Single motherhood ain't easy

Francis, a receptionist, is not being paid during the six weeks of her maternity leave and is not covered under her company's health insurance. Her father paid for her prenatal care.

As a single mother still living with her parents, Francis expects to eventually marry the father of her child and move in with him, but the couple has yet to set any dates. In the meantime, Francis is using the $1,000 to continue making her car payments and also help with her daughter's care.

Fear of miscarriage makes buying baby clothes or setting up a nursery before a baby's birth taboo in many cultures, as it is believed to be tempting bad luck. In the United States, almost 15 percent of pregnant women between 20 and 24 years of age experienced miscarriages in 2000, according to the New York-based Alan Guttmacher Institute.

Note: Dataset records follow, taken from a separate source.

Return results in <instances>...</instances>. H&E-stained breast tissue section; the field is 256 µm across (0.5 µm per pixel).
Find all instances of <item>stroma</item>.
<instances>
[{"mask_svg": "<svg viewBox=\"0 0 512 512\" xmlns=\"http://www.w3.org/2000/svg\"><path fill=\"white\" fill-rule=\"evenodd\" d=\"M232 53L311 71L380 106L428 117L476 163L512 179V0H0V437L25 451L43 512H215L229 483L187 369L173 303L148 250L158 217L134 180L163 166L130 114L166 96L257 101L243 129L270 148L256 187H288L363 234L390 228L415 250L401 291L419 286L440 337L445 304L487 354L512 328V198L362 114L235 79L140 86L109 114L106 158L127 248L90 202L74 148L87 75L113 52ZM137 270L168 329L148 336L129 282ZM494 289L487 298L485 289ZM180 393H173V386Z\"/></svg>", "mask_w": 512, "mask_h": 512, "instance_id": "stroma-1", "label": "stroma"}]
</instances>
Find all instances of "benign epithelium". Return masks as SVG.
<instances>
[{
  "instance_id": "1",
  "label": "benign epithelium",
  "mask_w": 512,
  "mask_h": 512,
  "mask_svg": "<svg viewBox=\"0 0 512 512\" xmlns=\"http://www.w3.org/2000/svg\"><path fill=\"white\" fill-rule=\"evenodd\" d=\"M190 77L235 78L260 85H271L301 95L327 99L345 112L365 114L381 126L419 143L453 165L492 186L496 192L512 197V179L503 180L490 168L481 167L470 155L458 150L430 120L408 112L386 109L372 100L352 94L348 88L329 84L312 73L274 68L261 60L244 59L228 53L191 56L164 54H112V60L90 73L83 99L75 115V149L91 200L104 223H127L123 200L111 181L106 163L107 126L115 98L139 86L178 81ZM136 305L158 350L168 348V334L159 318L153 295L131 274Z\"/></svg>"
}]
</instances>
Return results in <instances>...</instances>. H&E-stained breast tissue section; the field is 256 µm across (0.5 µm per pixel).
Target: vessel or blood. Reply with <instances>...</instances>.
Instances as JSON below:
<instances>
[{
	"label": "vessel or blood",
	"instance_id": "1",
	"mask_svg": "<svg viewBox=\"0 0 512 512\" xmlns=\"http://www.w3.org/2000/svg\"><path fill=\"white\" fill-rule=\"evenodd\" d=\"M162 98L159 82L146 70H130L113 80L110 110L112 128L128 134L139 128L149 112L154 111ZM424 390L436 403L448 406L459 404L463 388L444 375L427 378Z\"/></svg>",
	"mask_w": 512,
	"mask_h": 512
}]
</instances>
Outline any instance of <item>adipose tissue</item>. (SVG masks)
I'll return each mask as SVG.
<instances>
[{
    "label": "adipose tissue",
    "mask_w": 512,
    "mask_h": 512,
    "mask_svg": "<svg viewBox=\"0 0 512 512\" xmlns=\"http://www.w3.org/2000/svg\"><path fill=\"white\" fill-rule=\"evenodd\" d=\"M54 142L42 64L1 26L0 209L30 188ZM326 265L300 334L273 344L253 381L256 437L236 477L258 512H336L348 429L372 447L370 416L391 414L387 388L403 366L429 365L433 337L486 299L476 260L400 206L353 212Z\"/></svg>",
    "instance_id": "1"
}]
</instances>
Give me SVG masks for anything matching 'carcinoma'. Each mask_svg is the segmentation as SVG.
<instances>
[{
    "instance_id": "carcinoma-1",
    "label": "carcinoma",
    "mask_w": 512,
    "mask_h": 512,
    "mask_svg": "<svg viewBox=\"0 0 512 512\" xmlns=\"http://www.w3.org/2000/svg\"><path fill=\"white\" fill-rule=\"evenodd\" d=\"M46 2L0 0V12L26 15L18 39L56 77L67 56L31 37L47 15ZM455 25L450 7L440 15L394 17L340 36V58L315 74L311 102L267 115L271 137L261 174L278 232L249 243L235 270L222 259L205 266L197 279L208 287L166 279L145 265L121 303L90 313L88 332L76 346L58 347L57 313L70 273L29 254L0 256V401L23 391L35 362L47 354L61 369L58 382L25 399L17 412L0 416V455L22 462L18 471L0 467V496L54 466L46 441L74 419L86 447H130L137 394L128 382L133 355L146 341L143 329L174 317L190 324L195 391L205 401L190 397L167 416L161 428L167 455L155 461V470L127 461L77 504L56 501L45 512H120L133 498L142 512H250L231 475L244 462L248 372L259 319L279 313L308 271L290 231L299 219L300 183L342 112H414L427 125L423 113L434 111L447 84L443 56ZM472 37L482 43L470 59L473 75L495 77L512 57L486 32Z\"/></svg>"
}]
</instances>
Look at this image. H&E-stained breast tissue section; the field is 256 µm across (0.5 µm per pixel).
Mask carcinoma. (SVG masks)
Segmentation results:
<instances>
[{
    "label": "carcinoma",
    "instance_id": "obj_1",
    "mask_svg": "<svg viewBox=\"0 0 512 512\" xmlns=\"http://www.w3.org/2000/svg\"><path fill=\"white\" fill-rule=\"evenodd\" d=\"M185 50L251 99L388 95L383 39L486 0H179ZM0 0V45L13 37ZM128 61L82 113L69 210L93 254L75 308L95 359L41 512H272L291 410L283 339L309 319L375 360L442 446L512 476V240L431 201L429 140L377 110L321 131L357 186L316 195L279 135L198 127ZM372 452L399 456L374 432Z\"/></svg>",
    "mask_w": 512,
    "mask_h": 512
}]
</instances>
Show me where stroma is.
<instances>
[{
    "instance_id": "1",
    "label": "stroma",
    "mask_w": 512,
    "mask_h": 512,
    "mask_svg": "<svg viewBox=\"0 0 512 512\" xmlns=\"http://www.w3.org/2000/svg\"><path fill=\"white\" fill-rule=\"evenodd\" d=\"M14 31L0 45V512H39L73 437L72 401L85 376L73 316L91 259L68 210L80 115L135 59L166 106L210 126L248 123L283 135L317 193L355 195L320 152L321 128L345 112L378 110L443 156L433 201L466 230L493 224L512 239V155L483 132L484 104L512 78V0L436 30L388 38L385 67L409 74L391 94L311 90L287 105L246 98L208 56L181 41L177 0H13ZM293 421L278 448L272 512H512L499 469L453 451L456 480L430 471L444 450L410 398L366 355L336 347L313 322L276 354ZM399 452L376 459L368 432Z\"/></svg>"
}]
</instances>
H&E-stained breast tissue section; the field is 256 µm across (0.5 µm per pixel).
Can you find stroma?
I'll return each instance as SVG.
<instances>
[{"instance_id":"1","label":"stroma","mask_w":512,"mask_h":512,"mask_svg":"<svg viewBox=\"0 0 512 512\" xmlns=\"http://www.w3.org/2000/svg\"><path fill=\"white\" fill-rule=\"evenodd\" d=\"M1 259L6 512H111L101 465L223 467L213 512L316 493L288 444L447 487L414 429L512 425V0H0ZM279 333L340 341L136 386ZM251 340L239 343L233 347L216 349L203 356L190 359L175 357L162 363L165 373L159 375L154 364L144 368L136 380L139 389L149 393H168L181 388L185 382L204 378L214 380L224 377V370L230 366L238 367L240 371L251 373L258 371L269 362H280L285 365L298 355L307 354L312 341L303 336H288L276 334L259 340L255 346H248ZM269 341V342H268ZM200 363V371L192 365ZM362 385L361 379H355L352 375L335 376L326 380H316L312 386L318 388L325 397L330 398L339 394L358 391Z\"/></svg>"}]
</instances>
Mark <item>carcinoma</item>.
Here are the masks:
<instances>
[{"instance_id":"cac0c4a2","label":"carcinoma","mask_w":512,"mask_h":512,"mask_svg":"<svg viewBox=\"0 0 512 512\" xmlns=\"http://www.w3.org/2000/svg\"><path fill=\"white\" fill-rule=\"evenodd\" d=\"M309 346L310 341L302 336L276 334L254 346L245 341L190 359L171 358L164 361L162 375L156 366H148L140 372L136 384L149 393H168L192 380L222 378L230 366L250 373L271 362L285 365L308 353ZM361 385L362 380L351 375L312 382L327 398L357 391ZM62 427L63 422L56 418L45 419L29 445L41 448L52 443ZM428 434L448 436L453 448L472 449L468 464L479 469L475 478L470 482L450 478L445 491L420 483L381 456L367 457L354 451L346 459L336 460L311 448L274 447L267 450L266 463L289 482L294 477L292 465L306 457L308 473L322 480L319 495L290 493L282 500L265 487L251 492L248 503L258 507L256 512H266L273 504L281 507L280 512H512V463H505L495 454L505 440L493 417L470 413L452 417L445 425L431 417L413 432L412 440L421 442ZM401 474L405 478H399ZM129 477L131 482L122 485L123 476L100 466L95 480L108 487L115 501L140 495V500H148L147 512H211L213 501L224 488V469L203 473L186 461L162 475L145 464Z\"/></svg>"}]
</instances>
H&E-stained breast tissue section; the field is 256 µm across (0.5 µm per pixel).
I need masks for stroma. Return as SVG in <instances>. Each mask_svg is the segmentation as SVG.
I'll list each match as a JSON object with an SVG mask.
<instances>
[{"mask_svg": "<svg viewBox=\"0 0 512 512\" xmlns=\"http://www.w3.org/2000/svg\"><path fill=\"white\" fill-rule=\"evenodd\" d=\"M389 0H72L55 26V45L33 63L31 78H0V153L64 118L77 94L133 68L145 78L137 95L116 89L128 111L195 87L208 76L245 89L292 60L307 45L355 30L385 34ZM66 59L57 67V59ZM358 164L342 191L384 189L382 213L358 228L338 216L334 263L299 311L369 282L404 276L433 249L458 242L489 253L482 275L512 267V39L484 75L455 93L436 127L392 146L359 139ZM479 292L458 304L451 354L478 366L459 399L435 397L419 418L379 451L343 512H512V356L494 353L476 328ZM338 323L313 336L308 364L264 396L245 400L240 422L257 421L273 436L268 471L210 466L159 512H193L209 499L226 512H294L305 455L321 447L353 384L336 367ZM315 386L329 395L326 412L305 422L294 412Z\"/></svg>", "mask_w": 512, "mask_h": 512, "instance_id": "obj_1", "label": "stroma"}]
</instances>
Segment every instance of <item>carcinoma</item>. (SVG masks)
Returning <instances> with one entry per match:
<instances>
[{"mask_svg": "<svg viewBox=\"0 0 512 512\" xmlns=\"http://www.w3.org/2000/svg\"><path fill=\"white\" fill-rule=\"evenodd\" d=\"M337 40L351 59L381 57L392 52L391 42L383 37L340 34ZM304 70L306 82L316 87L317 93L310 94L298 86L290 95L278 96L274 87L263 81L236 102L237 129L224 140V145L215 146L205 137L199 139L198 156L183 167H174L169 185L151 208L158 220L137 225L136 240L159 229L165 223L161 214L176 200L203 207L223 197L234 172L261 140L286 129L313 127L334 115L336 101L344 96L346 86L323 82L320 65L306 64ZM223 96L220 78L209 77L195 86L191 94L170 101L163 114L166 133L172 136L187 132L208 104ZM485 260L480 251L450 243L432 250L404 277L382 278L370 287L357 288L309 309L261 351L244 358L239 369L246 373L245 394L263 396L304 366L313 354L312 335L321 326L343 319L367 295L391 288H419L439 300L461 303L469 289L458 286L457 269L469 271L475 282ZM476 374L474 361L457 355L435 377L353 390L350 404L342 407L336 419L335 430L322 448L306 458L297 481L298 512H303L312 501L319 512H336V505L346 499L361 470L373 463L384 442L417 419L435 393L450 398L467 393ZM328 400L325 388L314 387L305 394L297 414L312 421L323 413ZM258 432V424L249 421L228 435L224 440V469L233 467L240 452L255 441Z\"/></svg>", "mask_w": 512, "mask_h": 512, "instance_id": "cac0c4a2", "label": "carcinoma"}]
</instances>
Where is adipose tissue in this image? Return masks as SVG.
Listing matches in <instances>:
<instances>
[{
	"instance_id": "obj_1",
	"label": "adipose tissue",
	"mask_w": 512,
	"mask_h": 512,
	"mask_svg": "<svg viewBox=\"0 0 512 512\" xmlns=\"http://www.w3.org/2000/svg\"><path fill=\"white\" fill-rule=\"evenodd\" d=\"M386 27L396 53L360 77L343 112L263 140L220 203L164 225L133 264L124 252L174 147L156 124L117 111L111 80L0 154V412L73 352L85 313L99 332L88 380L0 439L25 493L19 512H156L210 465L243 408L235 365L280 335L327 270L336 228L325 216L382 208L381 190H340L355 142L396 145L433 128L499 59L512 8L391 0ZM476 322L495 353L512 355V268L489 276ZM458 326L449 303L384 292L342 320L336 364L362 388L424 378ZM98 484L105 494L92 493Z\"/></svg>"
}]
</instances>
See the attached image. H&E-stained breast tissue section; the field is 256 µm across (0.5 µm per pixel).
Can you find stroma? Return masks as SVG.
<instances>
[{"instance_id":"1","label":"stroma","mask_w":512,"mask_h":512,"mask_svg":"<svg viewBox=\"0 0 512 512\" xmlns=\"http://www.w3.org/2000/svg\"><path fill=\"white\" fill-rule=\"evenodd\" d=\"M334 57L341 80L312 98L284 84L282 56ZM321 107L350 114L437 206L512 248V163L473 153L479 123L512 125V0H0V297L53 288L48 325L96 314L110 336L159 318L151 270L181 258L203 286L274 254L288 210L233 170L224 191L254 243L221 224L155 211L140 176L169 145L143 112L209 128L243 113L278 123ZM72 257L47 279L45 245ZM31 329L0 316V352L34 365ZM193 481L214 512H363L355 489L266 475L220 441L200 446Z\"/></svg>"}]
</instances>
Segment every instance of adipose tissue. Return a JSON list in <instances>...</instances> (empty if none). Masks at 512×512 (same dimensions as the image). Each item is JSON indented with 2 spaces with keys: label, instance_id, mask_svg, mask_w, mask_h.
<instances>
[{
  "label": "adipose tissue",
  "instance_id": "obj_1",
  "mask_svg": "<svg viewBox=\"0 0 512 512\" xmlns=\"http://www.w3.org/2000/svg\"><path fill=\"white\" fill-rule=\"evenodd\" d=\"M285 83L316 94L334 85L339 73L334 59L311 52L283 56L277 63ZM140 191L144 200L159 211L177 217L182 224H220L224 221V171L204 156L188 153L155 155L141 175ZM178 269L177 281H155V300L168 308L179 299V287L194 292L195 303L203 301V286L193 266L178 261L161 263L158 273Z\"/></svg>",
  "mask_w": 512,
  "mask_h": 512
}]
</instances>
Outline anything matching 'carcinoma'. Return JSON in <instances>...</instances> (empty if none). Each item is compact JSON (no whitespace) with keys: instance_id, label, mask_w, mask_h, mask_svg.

But Francis says she was "pretty aware" her baby was healthy and didn't think there was any risk involved in selling advance advertising rights.

Pregnancy sponsor

Globat was actually the second company involved with Francis' pregnancy.

Before lining up her "birth sponsor," Francis found a "pregnancy sponsor." For three months starting in November last year, she auctioned off ad space on her swollen belly to Golden Palace, the online casino licensed out of the Mohawk Territory of Kahnawake, Canada. Golden Palace has a track record of tattooing pregnant women and sponsoring deliveries as a marketing tactic.

From December 2005 to February 2006, three pregnant sisters from St. Petersburg, Fla., who were all giving birth within a month of each other, agreed to advertise for the company. Photographs of the sisters displayed their swollen bellies under rolled-up T-shirts, with the Web address GoldenPalace.com stamped across their stomachs in bold letters.

In March 2005, the company sponsored the birth of a baby boy, Parker, to South Carolina resident Amber Rainey, who had previously auctioned ad space on her belly to the casino. Rainey encouraged bidding on her eBay site by arguing that people can't help but look at pregnant women's abdomens. "Obviously GoldenPalace.com agrees," the company said in a press release.